Seit drei Wochen, darf ich nun ohne Begleitung mit dem Auto durch die Strassen ziehen, denn ich habe endlich den Führerschein! Ich hätte ja wirklich nicht gedacht, dass Autofahren Spass machen könnte. Als ich 18 wurde und somit das Recht gehabt hätte, mich hinters Steuer zu setzen und lernen zu fahren, fand ich es überflüssig, da ich mit den öffentlichen Verkehrsmitteln gut vertraut war. So würde ich wohl auch heute noch denken, wenn ich nicht zu dieser Gemeinschaft gehören würde. Weil von unserer Gemeinschaft nur zwei Schwestern im Besitz eines Führerscheins sind, fanden Sr. Sabine und ich (wir beiden Jüngsten), es würde Sinn machen, wenn wir zwei auch fahren könnten. Doch wir waren beide nicht wirklich sehr motiviert. Aber dann haben wir beschlossen, dieses Projekt gemeinsam durchzuziehen. Wir absolvierten einen Nothelferkurs (der übrigens recht Spass gemacht hat – absolut empfehlenswert!) und immer am Mittwochabend war unser Theorie-lern-Abend. So konnten wir am 05. Dezember 2016 zur Theorieprüfung und unseren ersten Erfolg feiern.
Eine Woche später sass ich in einem weissen Toyota Yaris, bereit für meine erste Fahrstunde. Meine Fahrlehrerin hatte bestimmt so viel zu tun wie ich oder wohl eher noch etwas mehr. Denn für jede Kleinigkeit brauchte ich eine Anweisung: „Kupplung drücken, Schalten in den 2. Gang, Kupplung langsam lösen, Gas geben…“ und immer mal wieder musste sie ins Lenkrad greifen, wenn ich einmal mehr geradewegs auf den Randstein zusteuerte oder den Kreisel ohne zu lenken zu umfahren versuchte. Tja, ich bin dankbar, dass sich meine Fahrlehrerin Anita Wyrsch als geduldig und kompetent erwies. So bin ich stets wohlbehütet (aber oft völlig k.o.) zu Hause angekommen. Und nach vielen vielen Geduldsproben und ausgiebigem Schweissvergiessen, bekam ich dann vom Verkehrsamt das Okay als Neulenkerin die Strassen zu erkunden. Und ich geniesse es wirklich, es macht mir Freude!

So konnte ich vor zwei Wochen bereits die Kapelle Ob-Häg ansteuern.
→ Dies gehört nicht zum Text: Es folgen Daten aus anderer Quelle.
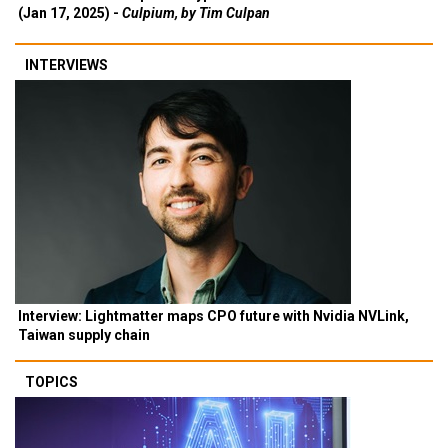
(Jan 17, 2025) -
Culpium, by Tim Culpan
INTERVIEWS
Interview: Lightmatter maps CPO future with Nvidia NVLink,
Taiwan supply chain
TOPICS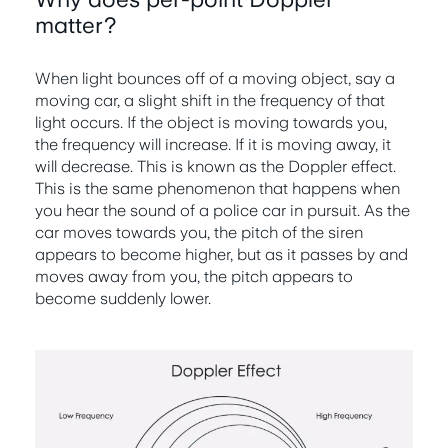
matter?
When light bounces off of a moving object, say a
moving car, a slight shift in the frequency of that
light occurs. If the object is moving towards you,
the frequency will increase. If it is moving away, it
will decrease. This is known as the Doppler effect.
This is the same phenomenon that happens when
you hear the sound of a police car in pursuit. As the
car moves towards you, the pitch of the siren
appears to become higher, but as it passes by and
moves away from you, the pitch appears to
become suddenly lower.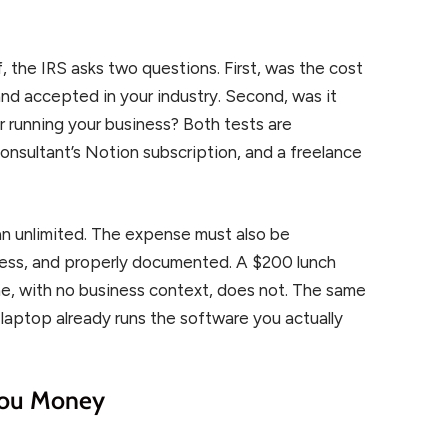
, the IRS asks two questions. First, was the cost
and accepted in your industry. Second, was it
r running your business? Both tests are
consultant’s Notion subscription, and a freelance
n unlimited. The expense must also be
iness, and properly documented. A $200 lunch
ne, with no business context, does not. The same
laptop already runs the software you actually
 You Money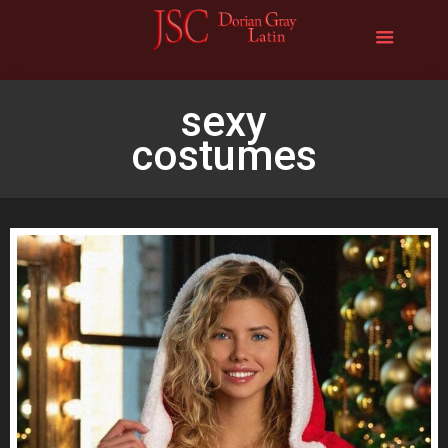
sexy
costumes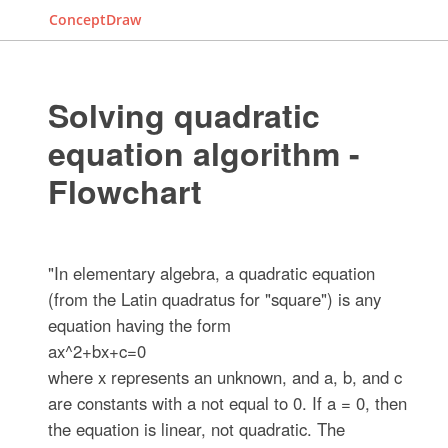
ConceptDraw
Solving quadratic
equation algorithm -
Flowchart
"In elementary algebra, a quadratic equation
(from the Latin quadratus for "square") is any
equation having the form
ax^2+bx+c=0
where x represents an unknown, and a, b, and c
are constants with a not equal to 0. If a = 0, then
the equation is linear, not quadratic. The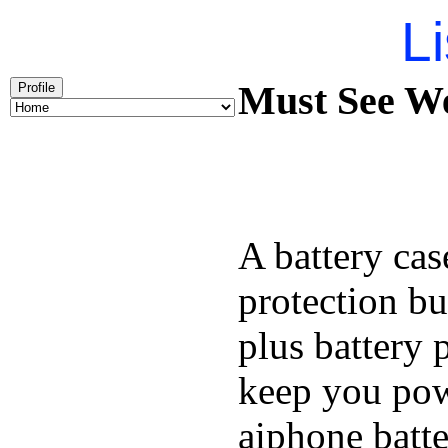
Li
Must See We
Profile
A battery cas
protection bu
plus battery 
keep you pow
aiphone batt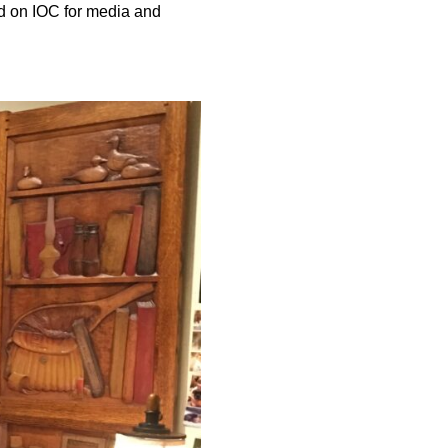
d on IOC for media and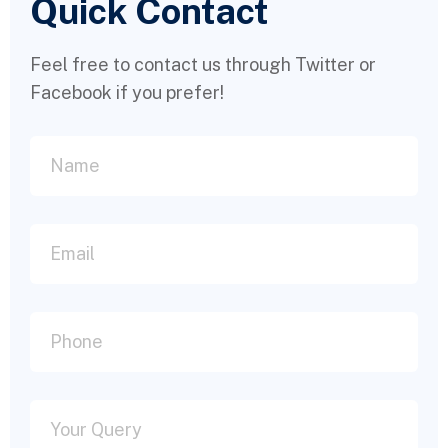
Quick Contact
Feel free to contact us through Twitter or
Facebook if you prefer!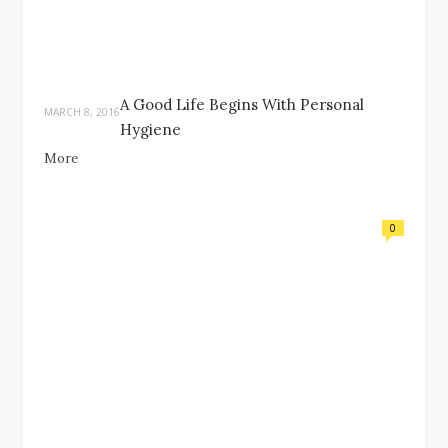
A Good Life Begins With Personal
MARCH 8, 2016
Hygiene
More
0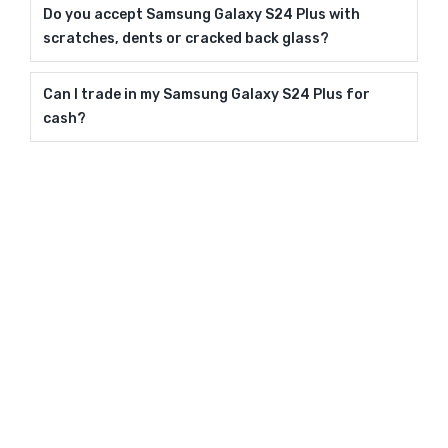
Do you accept Samsung Galaxy S24 Plus with
scratches, dents or cracked back glass?
Can I trade in my Samsung Galaxy S24 Plus for
cash?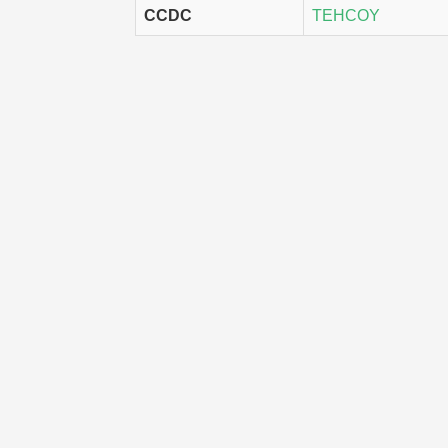
CCDC
TEHCOY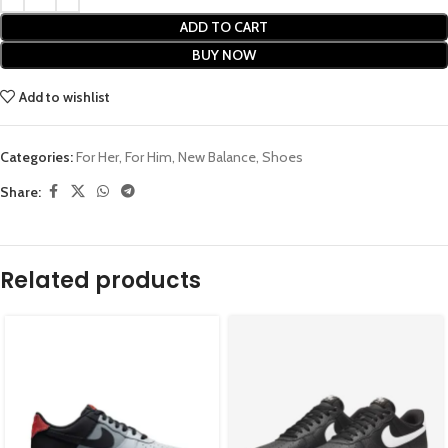
ADD TO CART
BUY NOW
Add to wishlist
Categories:
For Her
,
For Him
,
New Balance
,
Shoes
Share:
Related products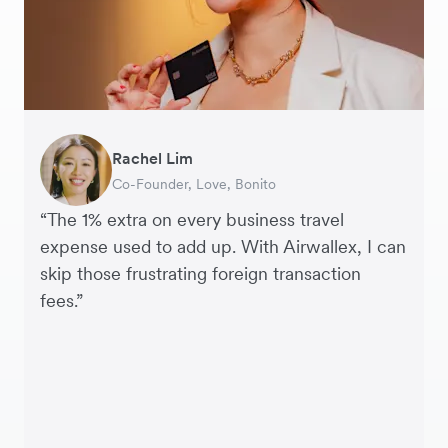
Rachel Lim
Henson Tsai
Phyllis
Jennifer Chong
Benjamin
Tomy Wu
Co-Founder, Love, Bonito
Founder, SleekFlow
Head of Digital Operations at Jakewell
CEO, Linjer
Founder of Grams(28)
Co-Founder, MyiCellar
“The 1% extra on every business travel
expense used to add up. With Airwallex, I can
skip those frustrating foreign transaction
fees.”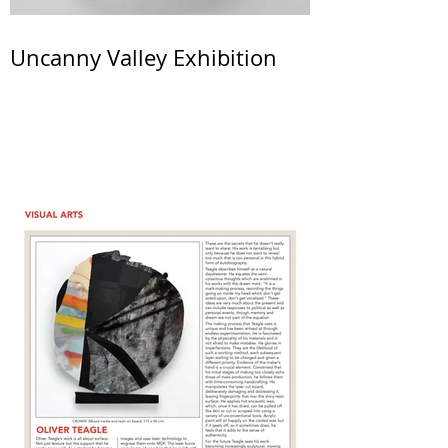
Uncanny Valley Exhibition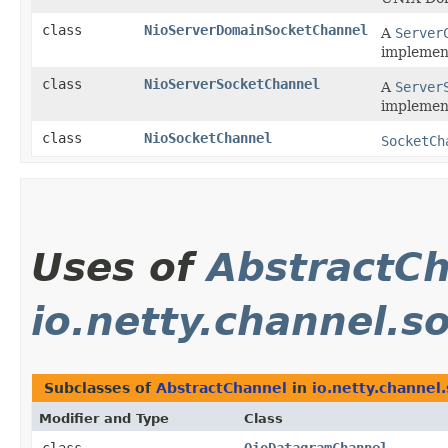
class
NioServerDomainSocketChannel
A
Server
implemen
class
NioServerSocketChannel
A
Server
implement
class
NioSocketChannel
SocketCh
Uses of
AbstractC
io.netty.channel.s
Subclasses of
AbstractChannel
in
io.netty.channel.
Modifier and Type
Class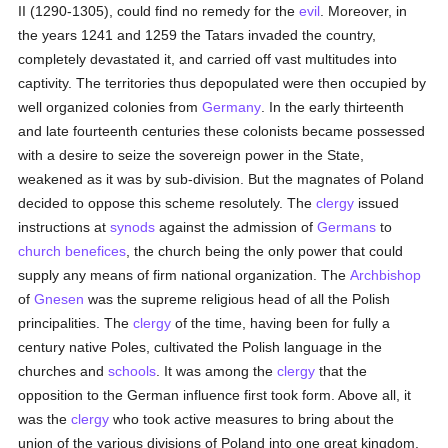
II (1290-1305), could find no remedy for the
evil
. Moreover, in
the years 1241 and 1259 the Tatars invaded the country,
completely devastated it, and carried off vast multitudes into
captivity. The territories thus depopulated were then occupied by
well organized colonies from
Germany
. In the early thirteenth
and late fourteenth centuries these colonists became possessed
with a desire to seize the sovereign power in the State,
weakened as it was by sub-division. But the magnates of Poland
decided to oppose this scheme resolutely. The
clergy
issued
instructions at
synods
against the admission of
Germans
to
church benefices
, the church being the only power that could
supply any means of firm national organization. The
Archbishop
of
Gnesen
was the supreme religious head of all the Polish
principalities. The
clergy
of the time, having been for fully a
century native Poles, cultivated the Polish language in the
churches and
schools
. It was among the
clergy
that the
opposition to the German influence first took form. Above all, it
was the
clergy
who took active measures to bring about the
union of the various divisions of Poland into one great kingdom.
Mitte April gab es bei meiner Schwägerin und meinem Bruder Familienzuwachs, die Zwillinge Pirmin und Manuel sind geboren. Für mich ist es eine sehr grosse Freude, dass ich das Patenamt für Manuel übernehmen durfte. So war es mir ein Anliegen, ihm einen Wunsch mit auf den Weg zu geben. Dies habe ich in Form eines Liedes gemacht. Am 29. Juni 2017 entstand das Lied „Setz dis Sägel i Wind“ und natürlich sang ich an der Taufe nicht nur für meinen „Göttibueb“, sondern auch für seinen Bruder.




Nun wünsche ich euch allen ein sommerlich schönes Wochenende!